The rate capability of lithium-ion batteries is mainly determined by the architecture of the anodes and the electrochemical reaction rates of the active materials. The forward and backward reaction rate for reversible electrochemical reactions are not necessarily identical: reactions depend on concentration of reactants and products, mass transfer and charge transfer rates.

Nancy Dudney, Oak Ridge National Laboratory, USA, and colleagues show that silicon nanofilm anodes exhibit an asymmetric rate performance: 72 % of the available capacity is delivered during de-lithiation under a high current density in 22 s, whereas only 1 % of lithiation can be delivered during the same time. Using a mathematical model of single-ion diffusion, they concluded that the asymmetric behavior is caused by the potential-concentration profile as well as by the difference in chemical diffusion coefficients.

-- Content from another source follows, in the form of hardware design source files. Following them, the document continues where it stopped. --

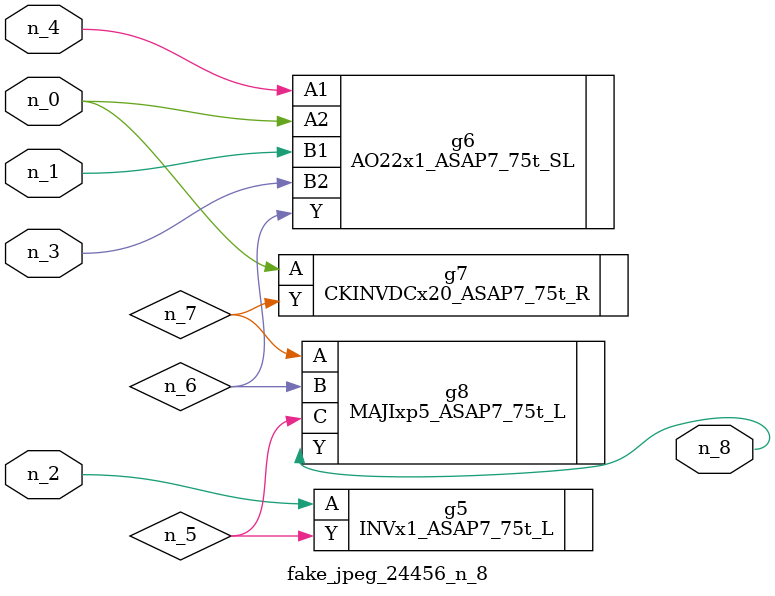
<source format=v>
module fake_jpeg_24456_n_8 (n_3, n_2, n_1, n_0, n_4, n_8);

input n_3;
input n_2;
input n_1;
input n_0;
input n_4;

output n_8;

wire n_6;
wire n_5;
wire n_7;

INVx1_ASAP7_75t_L g5 ( 
.A(n_2),
.Y(n_5)
);

AO22x1_ASAP7_75t_SL g6 ( 
.A1(n_4),
.A2(n_0),
.B1(n_1),
.B2(n_3),
.Y(n_6)
);

CKINVDCx20_ASAP7_75t_R g7 ( 
.A(n_0),
.Y(n_7)
);

MAJIxp5_ASAP7_75t_L g8 ( 
.A(n_7),
.B(n_6),
.C(n_5),
.Y(n_8)
);


endmodule
</source>
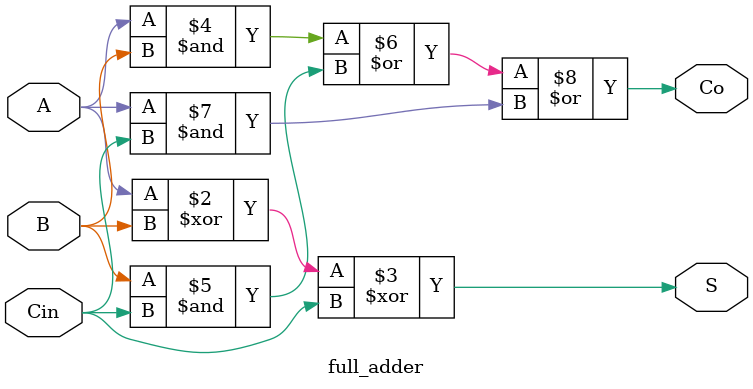
<source format=v>
module full_adder(
    A,
    B,
    Cin,
    S,
    Co
);

    input A,B,Cin;
    output reg S, Co;

    always @(*) begin
        S <= A ^ B ^ Cin;
        Co <= A&B | B&Cin| A&Cin;
        //{Co, S} = A + B + Cin;
    end

endmodule
</source>
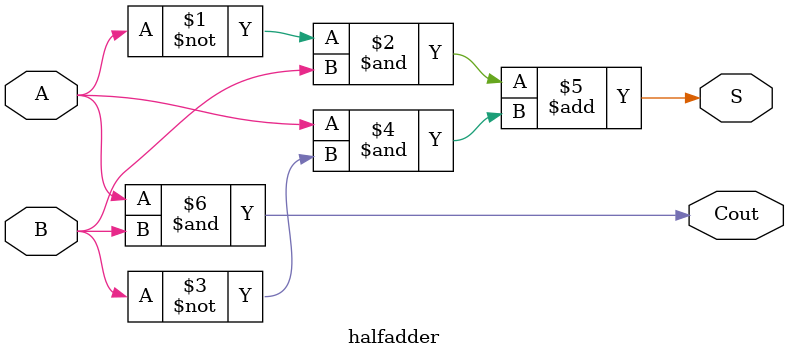
<source format=v>
`timescale 1ns / 1ps
module halfadder(
    input A,
    input B,
    output Cout,
    output S
    );

assign S=(~A & B)+(A & ~B);
assign Cout=(A & B);
endmodule

</source>
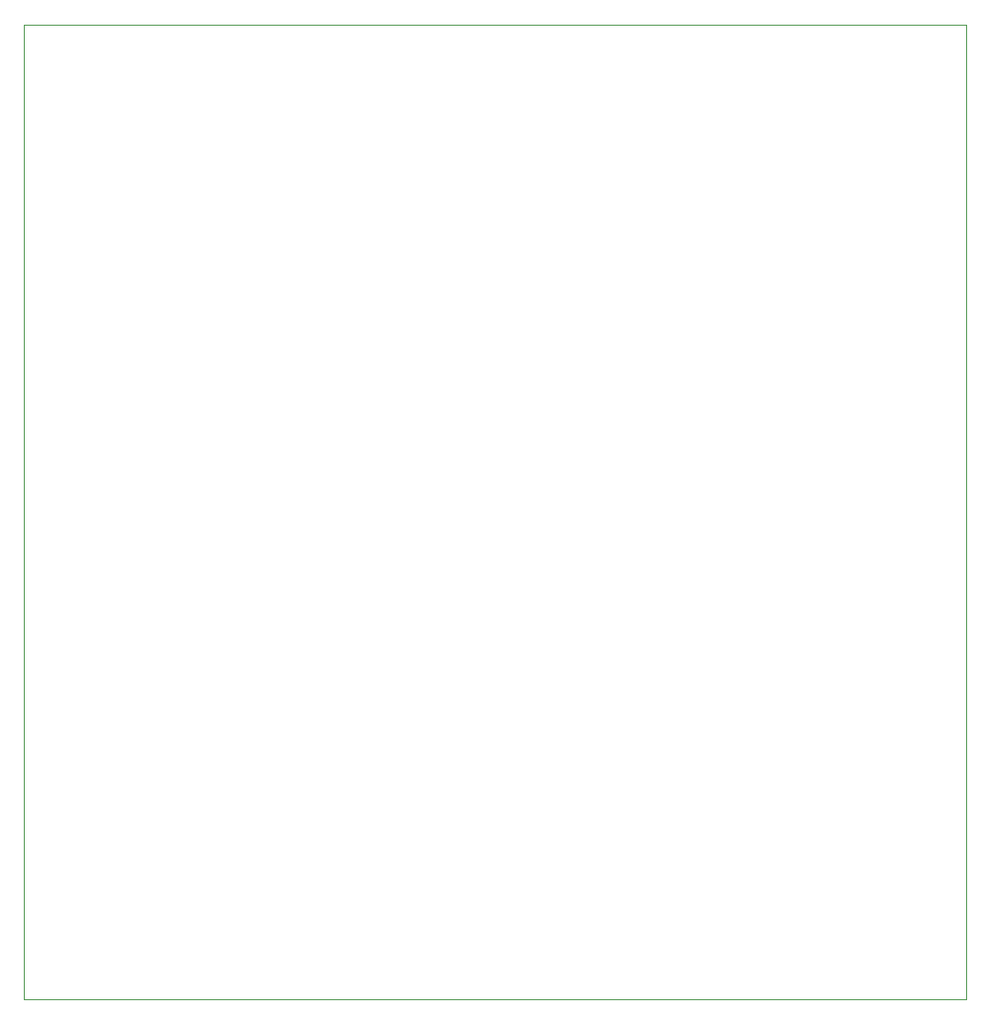
<source format=gm1>
G04 #@! TF.GenerationSoftware,KiCad,Pcbnew,7.0.6*
G04 #@! TF.CreationDate,2023-08-02T15:09:41-04:00*
G04 #@! TF.ProjectId,Turing Machine State,54757269-6e67-4204-9d61-6368696e6520,rev?*
G04 #@! TF.SameCoordinates,Original*
G04 #@! TF.FileFunction,Profile,NP*
%FSLAX46Y46*%
G04 Gerber Fmt 4.6, Leading zero omitted, Abs format (unit mm)*
G04 Created by KiCad (PCBNEW 7.0.6) date 2023-08-02 15:09:41*
%MOMM*%
%LPD*%
G01*
G04 APERTURE LIST*
G04 #@! TA.AperFunction,Profile*
%ADD10C,0.100000*%
G04 #@! TD*
G04 APERTURE END LIST*
D10*
X48000000Y-35000000D02*
X135000000Y-35000000D01*
X135000000Y-125000000D01*
X48000000Y-125000000D01*
X48000000Y-35000000D01*
M02*

</source>
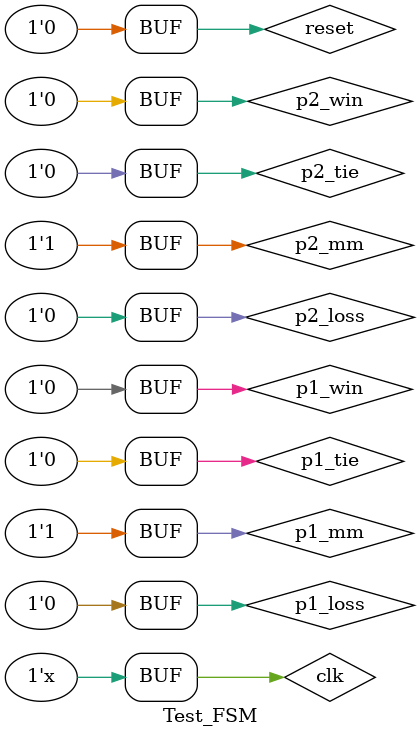
<source format=v>
`timescale 1ns / 1ps


module Test_FSM;

	// Inputs
	reg clk;
	reg reset;
	reg p1_mm;
	reg p2_mm;
	reg p1_tie;
	reg p1_loss;
	reg p1_win;
	reg p2_tie;
	reg p2_loss;
	reg p2_win;

	// Outputs
	wire [2:0] state;
	wire verifica_status;
	wire turno_p1;
	wire turno_p2;

	// Instantiate the Unit Under Test (UUT)
	Gato_FSM uut (
		.clk(clk), 
		.reset(reset), 
		.state(state), 
		.p1_mm(p1_mm), 
		.p2_mm(p2_mm), 
		.p1_tie(p1_tie), 
		.p1_loss(p1_loss), 
		.p1_win(p1_win), 
		.p2_tie(p2_tie), 
		.p2_loss(p2_loss), 
		.p2_win(p2_win), 
		.verifica_status(verifica_status), 
		.turno_p1(turno_p1), 
		.turno_p2(turno_p2)
	);
	
	always 
		#5 clk = ~clk;

	initial begin
		// Initialize Inputs
		clk = 1;
		reset = 0;
		p1_mm = 0;
		p2_mm = 0;
		p1_tie = 0;
		p1_loss = 0;
		p1_win = 0;
		p2_tie = 0;
		p2_loss = 0;
		p2_win = 0;

		// Wait 100 ns for global reset to finish
		#10;
		p1_mm = 1'b1;
		
		#30;
		p2_mm = 1'b1;
		
		/*#10;
		p1_mm = 1'b1;
		p2_mm = 1'b0;
		
		#10;
		p1_mm = 1'b0;
		p2_mm = 1'b1;
		
		#10;
		p1_mm = 1'b1;
		p2_mm = 1'b0;
		
		#10;
		p1_mm = 1'b0;
		p2_mm = 1'b1;*/
        
		// Add stimulus here

	end
      
endmodule


</source>
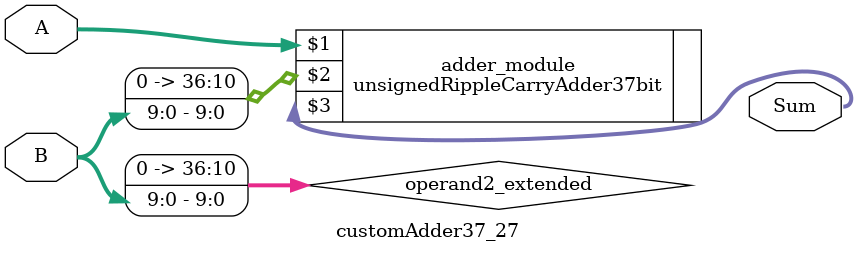
<source format=v>
module customAdder37_27(
                        input [36 : 0] A,
                        input [9 : 0] B,
                        
                        output [37 : 0] Sum
                );

        wire [36 : 0] operand2_extended;
        
        assign operand2_extended =  {27'b0, B};
        
        unsignedRippleCarryAdder37bit adder_module(
            A,
            operand2_extended,
            Sum
        );
        
        endmodule
        
</source>
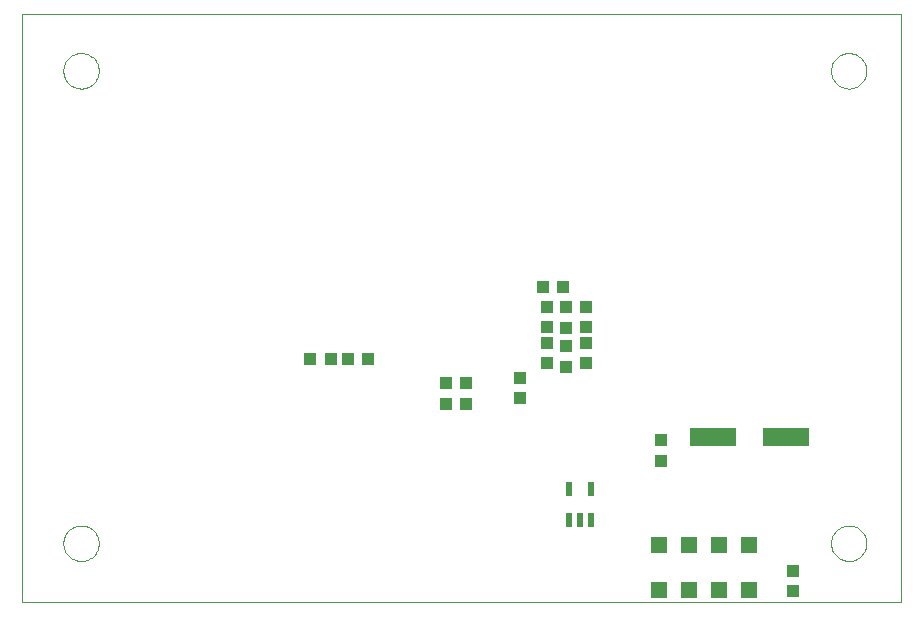
<source format=gbp>
G75*
%MOIN*%
%OFA0B0*%
%FSLAX24Y24*%
%IPPOS*%
%LPD*%
%AMOC8*
5,1,8,0,0,1.08239X$1,22.5*
%
%ADD10C,0.0000*%
%ADD11R,0.0413X0.0425*%
%ADD12R,0.0394X0.0433*%
%ADD13R,0.0425X0.0413*%
%ADD14R,0.0433X0.0394*%
%ADD15R,0.0551X0.0551*%
%ADD16R,0.0217X0.0472*%
%ADD17R,0.1575X0.0630*%
D10*
X000150Y004729D02*
X000150Y024329D01*
X029450Y024329D01*
X029450Y004729D01*
X000150Y004729D01*
X001528Y006697D02*
X001530Y006745D01*
X001536Y006793D01*
X001546Y006840D01*
X001559Y006886D01*
X001577Y006931D01*
X001597Y006975D01*
X001622Y007017D01*
X001650Y007056D01*
X001680Y007093D01*
X001714Y007127D01*
X001751Y007159D01*
X001789Y007188D01*
X001830Y007213D01*
X001873Y007235D01*
X001918Y007253D01*
X001964Y007267D01*
X002011Y007278D01*
X002059Y007285D01*
X002107Y007288D01*
X002155Y007287D01*
X002203Y007282D01*
X002251Y007273D01*
X002297Y007261D01*
X002342Y007244D01*
X002386Y007224D01*
X002428Y007201D01*
X002468Y007174D01*
X002506Y007144D01*
X002541Y007111D01*
X002573Y007075D01*
X002603Y007037D01*
X002629Y006996D01*
X002651Y006953D01*
X002671Y006909D01*
X002686Y006864D01*
X002698Y006817D01*
X002706Y006769D01*
X002710Y006721D01*
X002710Y006673D01*
X002706Y006625D01*
X002698Y006577D01*
X002686Y006530D01*
X002671Y006485D01*
X002651Y006441D01*
X002629Y006398D01*
X002603Y006357D01*
X002573Y006319D01*
X002541Y006283D01*
X002506Y006250D01*
X002468Y006220D01*
X002428Y006193D01*
X002386Y006170D01*
X002342Y006150D01*
X002297Y006133D01*
X002251Y006121D01*
X002203Y006112D01*
X002155Y006107D01*
X002107Y006106D01*
X002059Y006109D01*
X002011Y006116D01*
X001964Y006127D01*
X001918Y006141D01*
X001873Y006159D01*
X001830Y006181D01*
X001789Y006206D01*
X001751Y006235D01*
X001714Y006267D01*
X001680Y006301D01*
X001650Y006338D01*
X001622Y006377D01*
X001597Y006419D01*
X001577Y006463D01*
X001559Y006508D01*
X001546Y006554D01*
X001536Y006601D01*
X001530Y006649D01*
X001528Y006697D01*
X001528Y022445D02*
X001530Y022493D01*
X001536Y022541D01*
X001546Y022588D01*
X001559Y022634D01*
X001577Y022679D01*
X001597Y022723D01*
X001622Y022765D01*
X001650Y022804D01*
X001680Y022841D01*
X001714Y022875D01*
X001751Y022907D01*
X001789Y022936D01*
X001830Y022961D01*
X001873Y022983D01*
X001918Y023001D01*
X001964Y023015D01*
X002011Y023026D01*
X002059Y023033D01*
X002107Y023036D01*
X002155Y023035D01*
X002203Y023030D01*
X002251Y023021D01*
X002297Y023009D01*
X002342Y022992D01*
X002386Y022972D01*
X002428Y022949D01*
X002468Y022922D01*
X002506Y022892D01*
X002541Y022859D01*
X002573Y022823D01*
X002603Y022785D01*
X002629Y022744D01*
X002651Y022701D01*
X002671Y022657D01*
X002686Y022612D01*
X002698Y022565D01*
X002706Y022517D01*
X002710Y022469D01*
X002710Y022421D01*
X002706Y022373D01*
X002698Y022325D01*
X002686Y022278D01*
X002671Y022233D01*
X002651Y022189D01*
X002629Y022146D01*
X002603Y022105D01*
X002573Y022067D01*
X002541Y022031D01*
X002506Y021998D01*
X002468Y021968D01*
X002428Y021941D01*
X002386Y021918D01*
X002342Y021898D01*
X002297Y021881D01*
X002251Y021869D01*
X002203Y021860D01*
X002155Y021855D01*
X002107Y021854D01*
X002059Y021857D01*
X002011Y021864D01*
X001964Y021875D01*
X001918Y021889D01*
X001873Y021907D01*
X001830Y021929D01*
X001789Y021954D01*
X001751Y021983D01*
X001714Y022015D01*
X001680Y022049D01*
X001650Y022086D01*
X001622Y022125D01*
X001597Y022167D01*
X001577Y022211D01*
X001559Y022256D01*
X001546Y022302D01*
X001536Y022349D01*
X001530Y022397D01*
X001528Y022445D01*
X027118Y022445D02*
X027120Y022493D01*
X027126Y022541D01*
X027136Y022588D01*
X027149Y022634D01*
X027167Y022679D01*
X027187Y022723D01*
X027212Y022765D01*
X027240Y022804D01*
X027270Y022841D01*
X027304Y022875D01*
X027341Y022907D01*
X027379Y022936D01*
X027420Y022961D01*
X027463Y022983D01*
X027508Y023001D01*
X027554Y023015D01*
X027601Y023026D01*
X027649Y023033D01*
X027697Y023036D01*
X027745Y023035D01*
X027793Y023030D01*
X027841Y023021D01*
X027887Y023009D01*
X027932Y022992D01*
X027976Y022972D01*
X028018Y022949D01*
X028058Y022922D01*
X028096Y022892D01*
X028131Y022859D01*
X028163Y022823D01*
X028193Y022785D01*
X028219Y022744D01*
X028241Y022701D01*
X028261Y022657D01*
X028276Y022612D01*
X028288Y022565D01*
X028296Y022517D01*
X028300Y022469D01*
X028300Y022421D01*
X028296Y022373D01*
X028288Y022325D01*
X028276Y022278D01*
X028261Y022233D01*
X028241Y022189D01*
X028219Y022146D01*
X028193Y022105D01*
X028163Y022067D01*
X028131Y022031D01*
X028096Y021998D01*
X028058Y021968D01*
X028018Y021941D01*
X027976Y021918D01*
X027932Y021898D01*
X027887Y021881D01*
X027841Y021869D01*
X027793Y021860D01*
X027745Y021855D01*
X027697Y021854D01*
X027649Y021857D01*
X027601Y021864D01*
X027554Y021875D01*
X027508Y021889D01*
X027463Y021907D01*
X027420Y021929D01*
X027379Y021954D01*
X027341Y021983D01*
X027304Y022015D01*
X027270Y022049D01*
X027240Y022086D01*
X027212Y022125D01*
X027187Y022167D01*
X027167Y022211D01*
X027149Y022256D01*
X027136Y022302D01*
X027126Y022349D01*
X027120Y022397D01*
X027118Y022445D01*
X027118Y006697D02*
X027120Y006745D01*
X027126Y006793D01*
X027136Y006840D01*
X027149Y006886D01*
X027167Y006931D01*
X027187Y006975D01*
X027212Y007017D01*
X027240Y007056D01*
X027270Y007093D01*
X027304Y007127D01*
X027341Y007159D01*
X027379Y007188D01*
X027420Y007213D01*
X027463Y007235D01*
X027508Y007253D01*
X027554Y007267D01*
X027601Y007278D01*
X027649Y007285D01*
X027697Y007288D01*
X027745Y007287D01*
X027793Y007282D01*
X027841Y007273D01*
X027887Y007261D01*
X027932Y007244D01*
X027976Y007224D01*
X028018Y007201D01*
X028058Y007174D01*
X028096Y007144D01*
X028131Y007111D01*
X028163Y007075D01*
X028193Y007037D01*
X028219Y006996D01*
X028241Y006953D01*
X028261Y006909D01*
X028276Y006864D01*
X028288Y006817D01*
X028296Y006769D01*
X028300Y006721D01*
X028300Y006673D01*
X028296Y006625D01*
X028288Y006577D01*
X028276Y006530D01*
X028261Y006485D01*
X028241Y006441D01*
X028219Y006398D01*
X028193Y006357D01*
X028163Y006319D01*
X028131Y006283D01*
X028096Y006250D01*
X028058Y006220D01*
X028018Y006193D01*
X027976Y006170D01*
X027932Y006150D01*
X027887Y006133D01*
X027841Y006121D01*
X027793Y006112D01*
X027745Y006107D01*
X027697Y006106D01*
X027649Y006109D01*
X027601Y006116D01*
X027554Y006127D01*
X027508Y006141D01*
X027463Y006159D01*
X027420Y006181D01*
X027379Y006206D01*
X027341Y006235D01*
X027304Y006267D01*
X027270Y006301D01*
X027240Y006338D01*
X027212Y006377D01*
X027187Y006419D01*
X027167Y006463D01*
X027149Y006508D01*
X027136Y006554D01*
X027126Y006601D01*
X027120Y006649D01*
X027118Y006697D01*
D11*
X011694Y012829D03*
X011006Y012829D03*
X010444Y012829D03*
X009756Y012829D03*
D12*
X017515Y015229D03*
X018185Y015229D03*
D13*
X018300Y014573D03*
X018300Y013884D03*
X018300Y013273D03*
X018300Y012584D03*
X014950Y012023D03*
X014300Y012023D03*
X014300Y011334D03*
X014950Y011334D03*
X021450Y010123D03*
X021450Y009434D03*
D14*
X018950Y012694D03*
X018950Y013363D03*
X018950Y013894D03*
X018950Y014563D03*
X017650Y014563D03*
X017650Y013894D03*
X017650Y013363D03*
X017650Y012694D03*
X016750Y012213D03*
X016750Y011544D03*
X025850Y005763D03*
X025850Y005094D03*
D15*
X024400Y005131D03*
X023400Y005131D03*
X022400Y005131D03*
X021400Y005131D03*
X021400Y006627D03*
X022400Y006627D03*
X023400Y006627D03*
X024400Y006627D03*
D16*
X019124Y007467D03*
X018750Y007467D03*
X018376Y007467D03*
X018376Y008491D03*
X019124Y008491D03*
D17*
X023199Y010229D03*
X025601Y010229D03*
M02*

</source>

The rate performance of lithium-ion battery electrodes should be re-evaluated for charge and discharge independently. This is also necessary since in a real battery, the charge and discharge protocols are not always the same: charging protocols are controlled by manufactures, but the discharging process depends on the usage by the costumer.

• Asymmetric Rate Behavior of Si Anodes for Lithium-Ion Batteries: Ultrafast De-Lithiation versus Sluggish Lithiation at High Current Densities,
  Juchuan Li, Nancy J. Dudney, Xingcheng Xiao, Yang-Tse Cheng, Chengdu Liang, Mark W. Verbrugge,
  Adv. Energy Mater. 2014.
  DOI: 10.1002/aenm.201401627